Brook House is a Grade II listed building in the Ashford local planning authority area, England. First listed on 16 February 1989. House. 4 related planning applications.
Brook House
- WRENN ID
- floating-roof-sunrise
- Grade
- II
- Local Planning Authority
- Ashford
- Country
- England
- Date first listed
- 16 February 1989
- Type
- House
- Source
- Historic England listing
Description
Brook House is a house dating from the 15th century or earlier, with significant extensions and alterations in the late 16th century. It has a timber-framed plan, now clad with red brick, tile hanging to the right return, and weatherboarding. The roof is plain tiled, with a hipped section, gablets, and a stack cluster to the centre left, along with a stack at the end right. The house has four framed bays, originally a hall house plan with an aisle and a cross-wing.

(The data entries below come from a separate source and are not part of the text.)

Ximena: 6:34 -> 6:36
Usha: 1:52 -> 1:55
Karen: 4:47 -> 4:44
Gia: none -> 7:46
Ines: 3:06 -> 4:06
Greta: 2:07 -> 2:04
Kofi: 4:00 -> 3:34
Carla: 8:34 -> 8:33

It is two storeys high, with wooden brackets supporting the eaves. The front features three wooden casements on the first floor and two long ranges of casements on the ground floor, with a single casement to the right. A boarded door is positioned to the centre left, within a hipped, 20th-century porch with sidelights. A square porch is located on the right return, formerly a separate cottage. A catslide roof extends to the rear. The interior shows evidence of an original aisled hall, alongside an early 15th-century jettied cross-wing, which was possibly gabled and explains the wooden brackets to the eaves. A hall tie-beam with decorative braces and a mortise for a crown-post remains. The roof was re-tiled and the house made into two storeys with a continuous jetty, likely in the late 16th century. Surviving features include chamfered heads over service doorways (as documented in Traditional Kent Buildings, Vol. 5). Evidence suggests a surviving "Dragon beam" from the original cross wing.